Salzburg verspekulierte in zwölf Jahren 350 Millionen Euro

Nun steht es schwarz auf weiß fest: Das Land Salzburg hat in den Jahren 2001 bis heute insgesamt 350 Millionen Euro verspekuliert. Errechnet hat das der renommierte Linzer Finanzexperte Meinhard Lukas. Mit diesem aktuellen Status ist die aus dem Jänner 2013 stammende „Erstanalyse“, die der damalige Finanzlandesrat David Brenner (SPÖ) präsentieren ließ, Makulatur. Brenner hatte damals einen  Vermögensüberhang von 74 Millionen gegenüber der Öffentlichkeit behauptet.

Für den Linzer Universitätsprofessor Lukas ist diese Darstellung schlichtweg unzulässig gewesen, da sie nicht die tatsächliche Gesamtdimension ausgeleuchtet hatte. Damals waren nur Verbindlichkeiten gegenüber dem Bund und Finanzinstituten dargestellt worden, nicht jedoch die landesinternen Saldenlisten, etwa zwischen Landeswohnbaufonds und Landesfinanzen.

Weiterhin rot-schwarzer Skandal

Obwohl der amtierende Landeshauptmann Wilfried Haslauer (ÖVP), der sich in einer Koalition mit Grünen und Team Stronach befindet, in der neuen Landesregierung alles dazu tut, um es wie einen ausschließlichen SPÖ-Skandal aussehen zu lassen, ist die Faktenlage eine andere. In der Weg-Zeit-Achse der politischen Verantwortung waren nämlich nicht nur Landeshauptfrau Gabi Burgstaller und ihr Landesfinanzreferent David Brenner von SPÖ-Seite im Amt, sondern auch Haslauer als jahrelanger ÖVP-Landeshauptmannstellvertreter selbst.

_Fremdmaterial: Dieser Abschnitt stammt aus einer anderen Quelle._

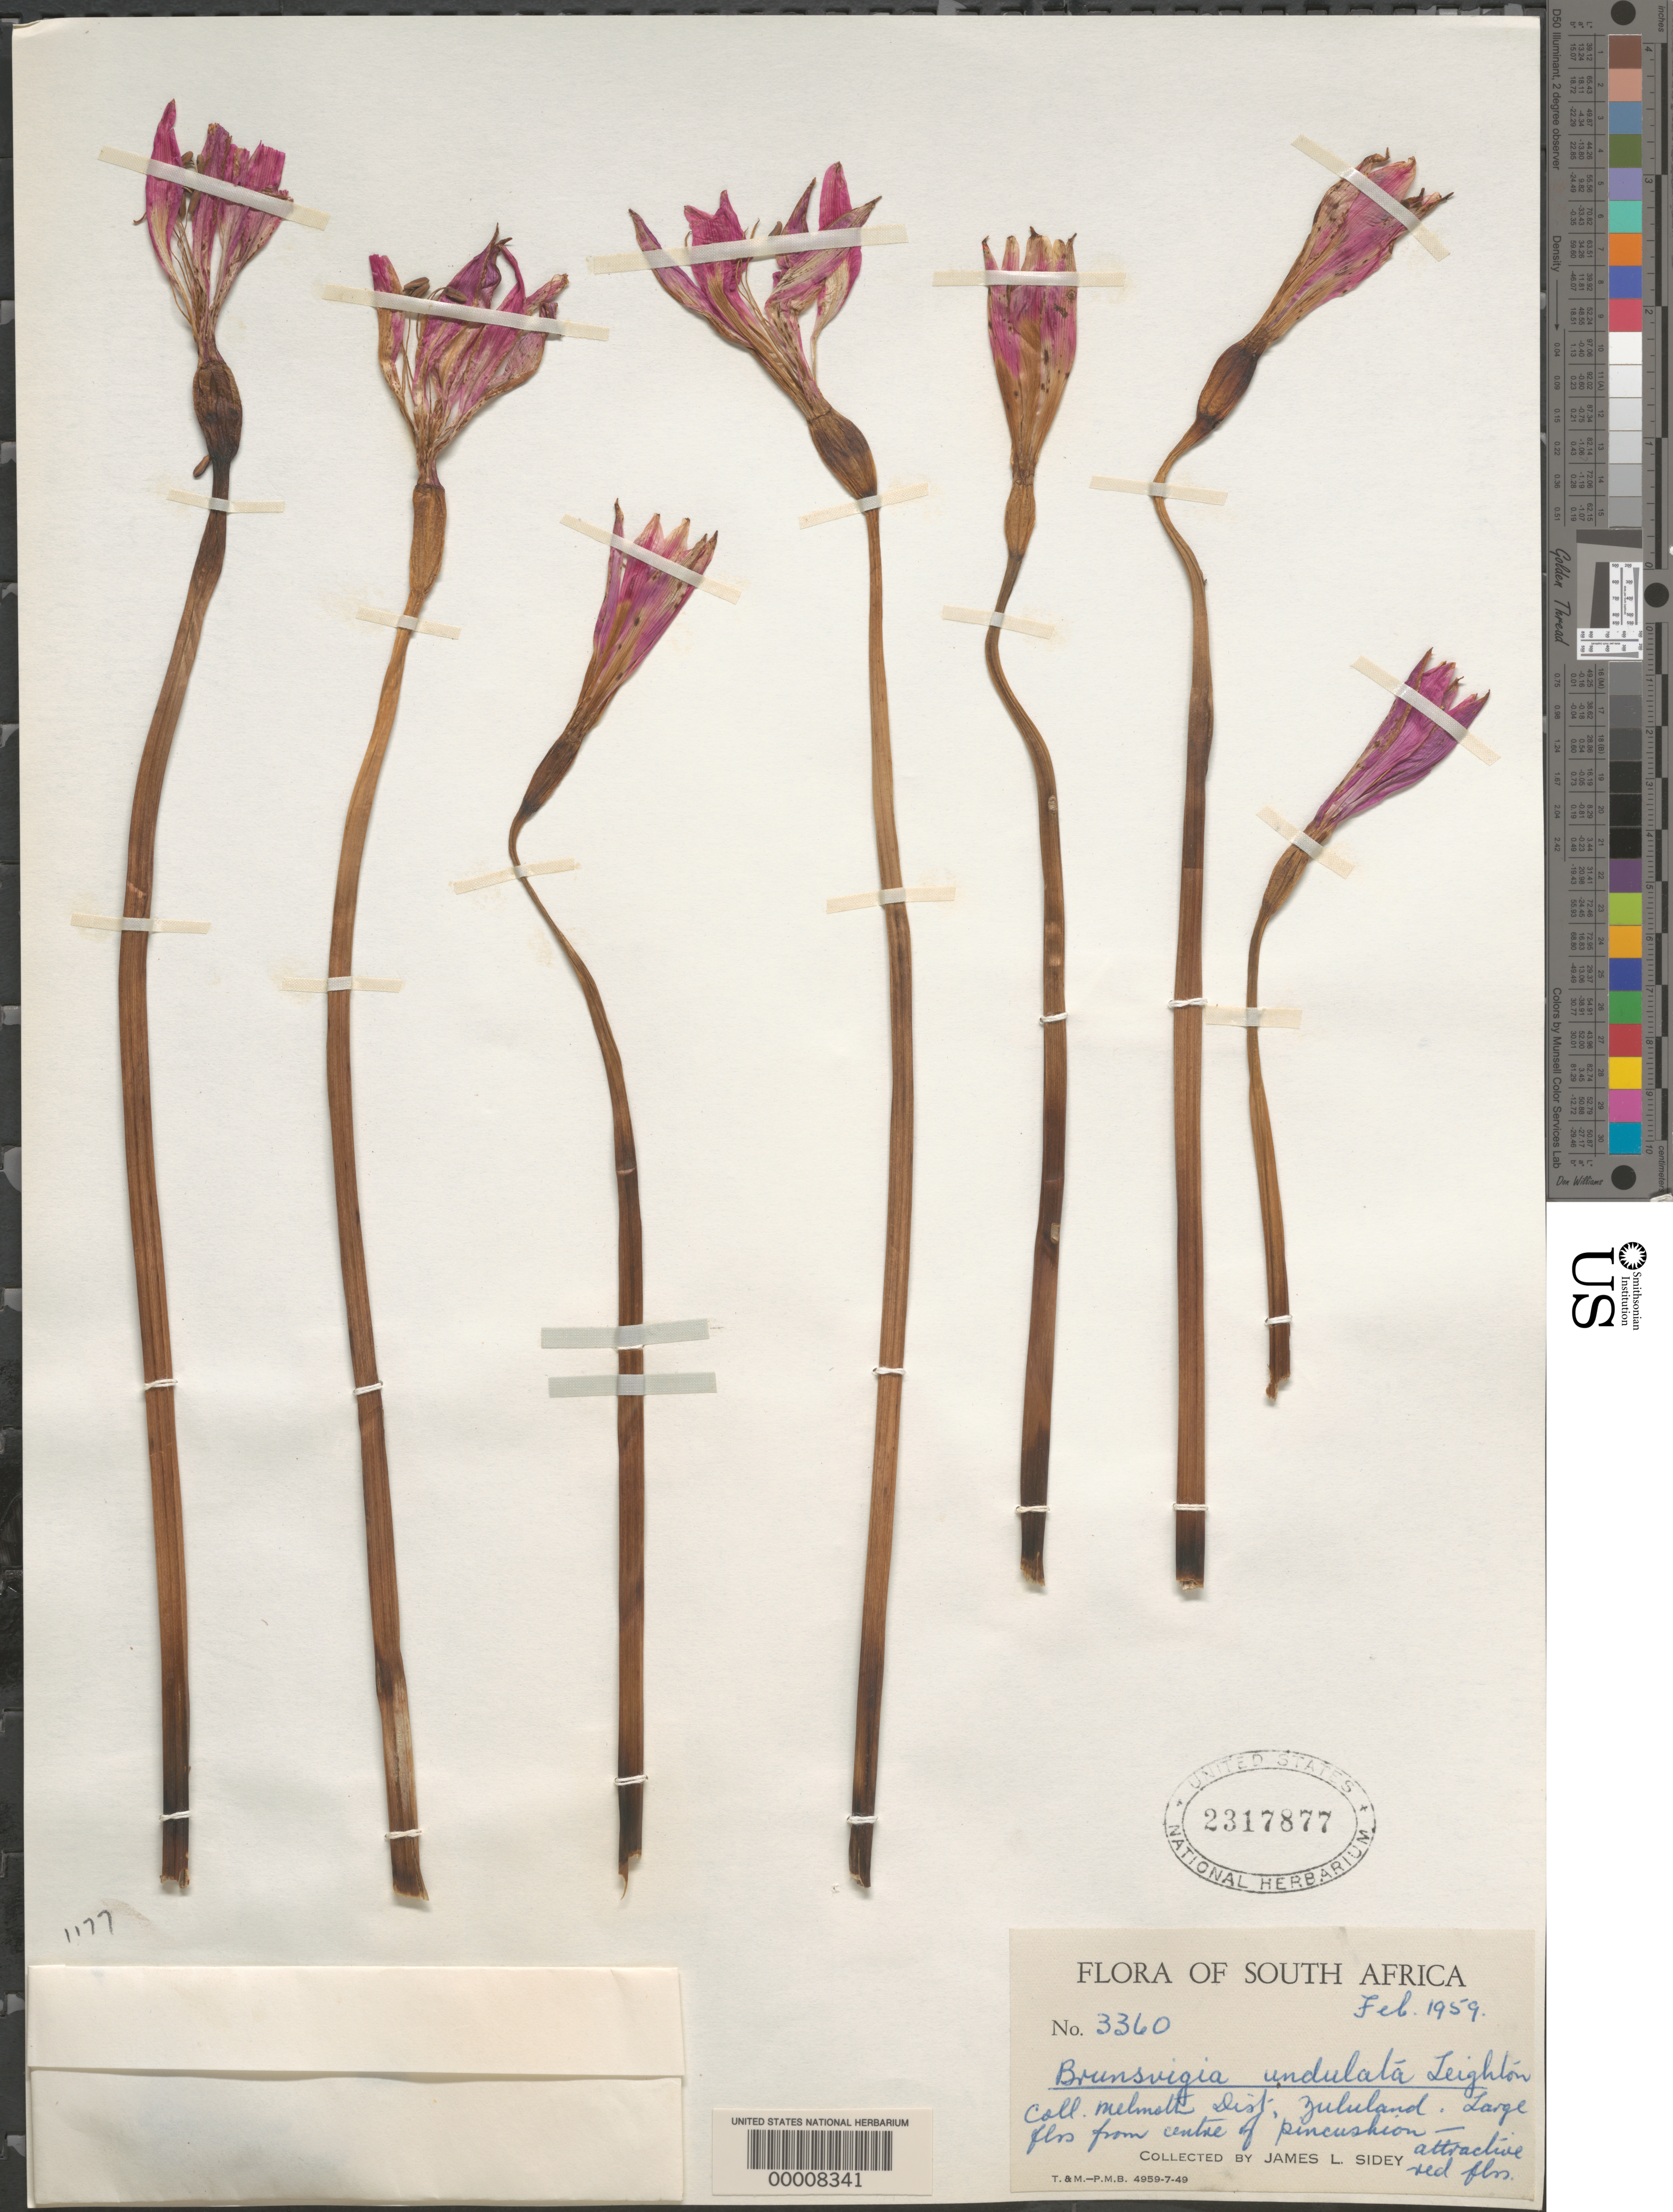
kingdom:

Im Kern waren die Spekulationsgeschäfte bereits in den Jahren 2002 und 2003 begonnen worden, wo noch der ehemalige ÖVP-Landeshauptmann Franz Schausberger und sein Finanzreferent Wolfgang Eisl die Zügel in der Salzburger Landesregierung finanzpolitisch fest in der Hand hielten.